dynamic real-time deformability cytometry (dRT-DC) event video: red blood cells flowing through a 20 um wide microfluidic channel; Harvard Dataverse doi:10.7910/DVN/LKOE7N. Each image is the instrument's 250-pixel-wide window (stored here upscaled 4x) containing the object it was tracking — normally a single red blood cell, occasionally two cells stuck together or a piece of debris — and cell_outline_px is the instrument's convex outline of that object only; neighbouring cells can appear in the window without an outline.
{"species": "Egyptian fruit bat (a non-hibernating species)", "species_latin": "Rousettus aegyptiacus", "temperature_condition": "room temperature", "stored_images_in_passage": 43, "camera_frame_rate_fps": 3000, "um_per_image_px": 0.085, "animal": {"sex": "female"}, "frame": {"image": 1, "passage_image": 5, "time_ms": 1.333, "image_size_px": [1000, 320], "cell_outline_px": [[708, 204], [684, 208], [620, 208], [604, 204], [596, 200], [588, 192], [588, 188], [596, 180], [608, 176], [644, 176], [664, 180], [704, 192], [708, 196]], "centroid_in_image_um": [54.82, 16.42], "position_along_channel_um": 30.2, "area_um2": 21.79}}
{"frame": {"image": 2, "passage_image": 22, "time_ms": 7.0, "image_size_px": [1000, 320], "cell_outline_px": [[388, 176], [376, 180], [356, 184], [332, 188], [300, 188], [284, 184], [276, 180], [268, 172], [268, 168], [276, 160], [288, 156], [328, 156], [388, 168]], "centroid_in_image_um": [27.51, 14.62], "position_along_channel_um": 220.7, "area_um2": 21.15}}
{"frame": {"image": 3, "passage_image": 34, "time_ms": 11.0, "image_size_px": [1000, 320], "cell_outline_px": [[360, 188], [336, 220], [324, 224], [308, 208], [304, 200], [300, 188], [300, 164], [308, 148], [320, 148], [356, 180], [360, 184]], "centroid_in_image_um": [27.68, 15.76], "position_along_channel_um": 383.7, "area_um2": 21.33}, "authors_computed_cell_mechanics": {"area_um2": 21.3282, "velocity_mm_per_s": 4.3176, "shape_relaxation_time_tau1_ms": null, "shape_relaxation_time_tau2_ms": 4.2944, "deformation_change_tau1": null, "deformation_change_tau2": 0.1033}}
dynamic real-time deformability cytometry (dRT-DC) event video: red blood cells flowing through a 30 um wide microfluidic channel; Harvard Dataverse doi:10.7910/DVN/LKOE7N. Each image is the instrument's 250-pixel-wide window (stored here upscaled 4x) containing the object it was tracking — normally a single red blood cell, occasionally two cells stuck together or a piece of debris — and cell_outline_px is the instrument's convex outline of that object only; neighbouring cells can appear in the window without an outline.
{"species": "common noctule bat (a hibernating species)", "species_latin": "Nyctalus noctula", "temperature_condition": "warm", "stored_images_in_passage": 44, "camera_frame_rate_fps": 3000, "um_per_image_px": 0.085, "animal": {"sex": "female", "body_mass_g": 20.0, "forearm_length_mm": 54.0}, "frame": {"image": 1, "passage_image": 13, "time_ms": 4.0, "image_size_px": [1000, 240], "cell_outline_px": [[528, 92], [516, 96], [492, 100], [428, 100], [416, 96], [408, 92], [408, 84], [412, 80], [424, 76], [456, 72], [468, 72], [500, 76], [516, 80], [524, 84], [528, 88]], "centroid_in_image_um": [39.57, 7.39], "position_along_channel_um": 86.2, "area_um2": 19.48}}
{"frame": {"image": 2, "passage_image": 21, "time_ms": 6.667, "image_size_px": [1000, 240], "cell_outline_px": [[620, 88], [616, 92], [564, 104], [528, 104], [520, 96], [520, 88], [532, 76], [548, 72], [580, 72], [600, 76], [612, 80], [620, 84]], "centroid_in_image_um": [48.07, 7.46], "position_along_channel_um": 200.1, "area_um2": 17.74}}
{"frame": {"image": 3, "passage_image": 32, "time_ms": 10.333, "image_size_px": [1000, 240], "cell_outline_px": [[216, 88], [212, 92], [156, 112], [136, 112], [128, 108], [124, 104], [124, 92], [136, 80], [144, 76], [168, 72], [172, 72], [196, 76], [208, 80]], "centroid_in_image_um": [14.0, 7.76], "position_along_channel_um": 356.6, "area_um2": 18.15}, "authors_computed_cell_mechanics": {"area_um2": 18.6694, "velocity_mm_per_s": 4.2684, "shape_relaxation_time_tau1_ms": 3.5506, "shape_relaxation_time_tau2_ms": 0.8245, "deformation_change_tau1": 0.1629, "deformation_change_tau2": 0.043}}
=-=-=-=-=
Extract the full listing above without altering anything.

*Solution to the problem:*
dynamic real-time deformability cytometry (dRT-DC) event video: red blood cells flowing through a 20 um wide microfluidic channel; Harvard Dataverse doi:10.7910/DVN/LKOE7N. Each image is the instrument's 250-pixel-wide window (stored here upscaled 4x) containing the object it was tracking — normally a single red blood cell, occasionally two cells stuck together or a piece of debris — and cell_outline_px is the instrument's convex outline of that object only; neighbouring cells can appear in the window without an outline.
{"species": "Egyptian fruit bat (a non-hibernating species)", "species_latin": "Rousettus aegyptiacus", "temperature_condition": "room temperature", "stored_images_in_passage": 43, "camera_frame_rate_fps": 3000, "um_per_image_px": 0.085, "animal": {"sex": "female"}, "frame": {"image": 1, "passage_image": 5, "time_ms": 1.333, "image_size_px": [1000, 320], "cell_outline_px": [[708, 204], [684, 208], [620, 208], [604, 204], [596, 200], [588, 192], [588, 188], [596, 180], [608, 176], [644, 176], [664, 180], [704, 192], [708, 196]], "centroid_in_image_um": [54.82, 16.42], "position_along_channel_um": 30.2, "area_um2": 21.79}}
{"frame": {"image": 2, "passage_image": 22, "time_ms": 7.0, "image_size_px": [1000, 320], "cell_outline_px": [[388, 176], [376, 180], [356, 184], [332, 188], [300, 188], [284, 184], [276, 180], [268, 172], [268, 168], [276, 160], [288, 156], [328, 156], [388, 168]], "centroid_in_image_um": [27.51, 14.62], "position_along_channel_um": 220.7, "area_um2": 21.15}}
{"frame": {"image": 3, "passage_image": 34, "time_ms": 11.0, "image_size_px": [1000, 320], "cell_outline_px": [[360, 188], [336, 220], [324, 224], [308, 208], [304, 200], [300, 188], [300, 164], [308, 148], [320, 148], [356, 180], [360, 184]], "centroid_in_image_um": [27.68, 15.76], "position_along_channel_um": 383.7, "area_um2": 21.33}, "authors_computed_cell_mechanics": {"area_um2": 21.3282, "velocity_mm_per_s": 4.3176, "shape_relaxation_time_tau1_ms": null, "shape_relaxation_time_tau2_ms": 4.2944, "deformation_change_tau1": null, "deformation_change_tau2": 0.1033}}
dynamic real-time deformability cytometry (dRT-DC) event video: red blood cells flowing through a 30 um wide microfluidic channel; Harvard Dataverse doi:10.7910/DVN/LKOE7N. Each image is the instrument's 250-pixel-wide window (stored here upscaled 4x) containing the object it was tracking — normally a single red blood cell, occasionally two cells stuck together or a piece of debris — and cell_outline_px is the instrument's convex outline of that object only; neighbouring cells can appear in the window without an outline.
{"species": "common noctule bat (a hibernating species)", "species_latin": "Nyctalus noctula", "temperature_condition": "warm", "stored_images_in_passage": 44, "camera_frame_rate_fps": 3000, "um_per_image_px": 0.085, "animal": {"sex": "female", "body_mass_g": 20.0, "forearm_length_mm": 54.0}, "frame": {"image": 1, "passage_image": 13, "time_ms": 4.0, "image_size_px": [1000, 240], "cell_outline_px": [[528, 92], [516, 96], [492, 100], [428, 100], [416, 96], [408, 92], [408, 84], [412, 80], [424, 76], [456, 72], [468, 72], [500, 76], [516, 80], [524, 84], [528, 88]], "centroid_in_image_um": [39.57, 7.39], "position_along_channel_um": 86.2, "area_um2": 19.48}}
{"frame": {"image": 2, "passage_image": 21, "time_ms": 6.667, "image_size_px": [1000, 240], "cell_outline_px": [[620, 88], [616, 92], [564, 104], [528, 104], [520, 96], [520, 88], [532, 76], [548, 72], [580, 72], [600, 76], [612, 80], [620, 84]], "centroid_in_image_um": [48.07, 7.46], "position_along_channel_um": 200.1, "area_um2": 17.74}}
{"frame": {"image": 3, "passage_image": 32, "time_ms": 10.333, "image_size_px": [1000, 240], "cell_outline_px": [[216, 88], [212, 92], [156, 112], [136, 112], [128, 108], [124, 104], [124, 92], [136, 80], [144, 76], [168, 72], [172, 72], [196, 76], [208, 80]], "centroid_in_image_um": [14.0, 7.76], "position_along_channel_um": 356.6, "area_um2": 18.15}, "authors_computed_cell_mechanics": {"area_um2": 18.6694, "velocity_mm_per_s": 4.2684, "shape_relaxation_time_tau1_ms": 3.5506, "shape_relaxation_time_tau2_ms": 0.8245, "deformation_change_tau1": 0.1629, "deformation_change_tau2": 0.043}}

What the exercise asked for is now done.